Récemment se tenait le congrès des jeunes libéraux «conservateurs» du Québec. Le premier ministre en a profité pour réitérer sa dépendance canadienne, tout en semant la peur d'un Québec indépendant qui, selon lui, serait «viable», mais après des «années de souffrances et de difficultés économiques et financières». Paradoxalement, son gouvernement n'est-il pas en train de nous faire subir actuellement des années difficiles d'austérité dans un Québec fédéraliste? Il affirme ne pas vouloir «laisser un pouce aux souverainistes». Cependant, son attitude d'attentisme vis-à-vis l'État fédéral n'a-t-elle pas pour effet d'affaiblir le Québec, en créant un fossé entre les partis?

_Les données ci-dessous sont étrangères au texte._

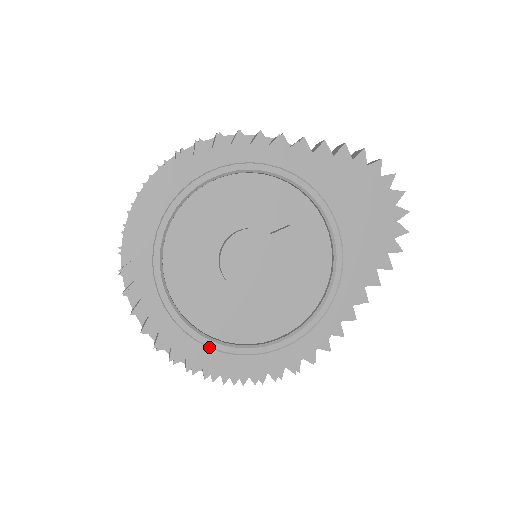
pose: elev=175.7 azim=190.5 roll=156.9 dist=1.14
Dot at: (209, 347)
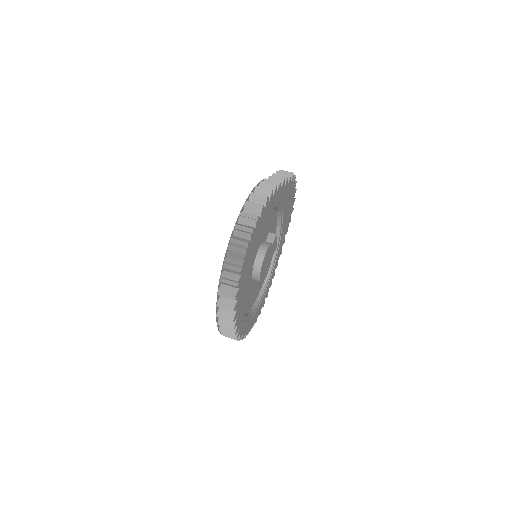
Dot at: (248, 320)
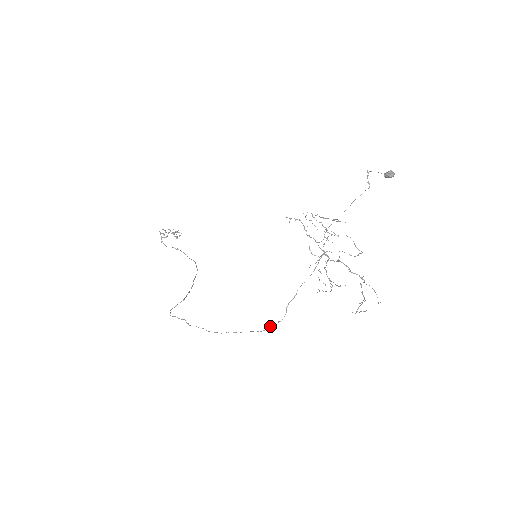
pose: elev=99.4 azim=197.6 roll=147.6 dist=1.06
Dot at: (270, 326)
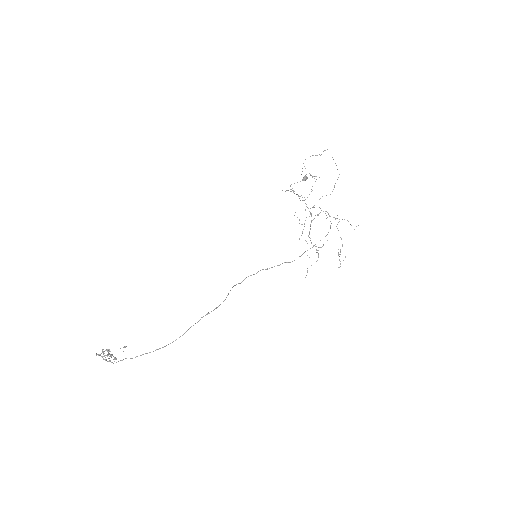
Dot at: occluded
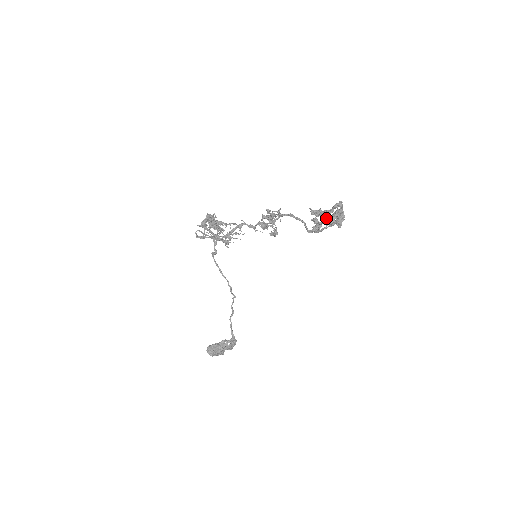
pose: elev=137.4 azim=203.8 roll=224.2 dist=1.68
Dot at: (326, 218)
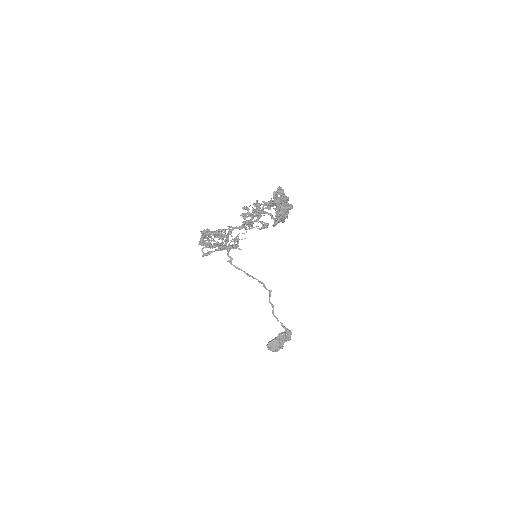
Dot at: occluded
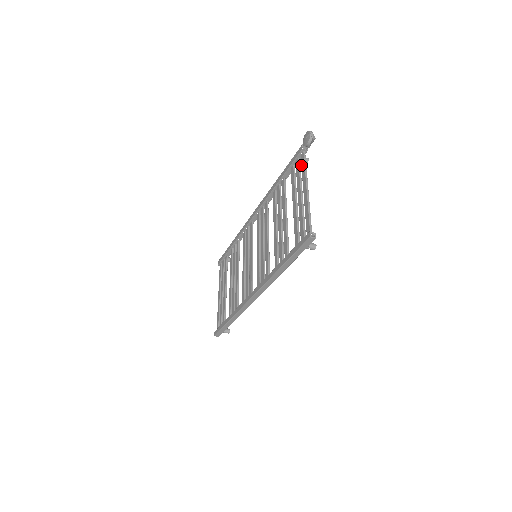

En effet, dans le dossier constitutionnel, M. Couillard est vulnérable, puisque son pouvoir de négociation est nul. Il affirme à tout venant sa foi fédéraliste inconditionnelle. Malgré sa liste d'épicerie qu'il présente aux différents partis fédéraux et la pertinence de certaines demandes, que peut-il faire face à un non? Il est désarmé et son attitude est désarmante. De plus, ce n'est pas en demandant aux fédéralistes de se prononcer sur «la place du Québec dans le Canada», qu'il renforce sa position de faiblesse. À vouloir se laisser définir par les autres, on perd la capacité de se réaliser soi-même. Philippe Couillard a beau vouloir détruire les aspirations indépendantistes, que nous propose-t-il en retour, si ce n'est le cauchemar du statu quo, et le danger que la reconnaissance distincte du Québec ne sombre dans l'oubli du temps perdu?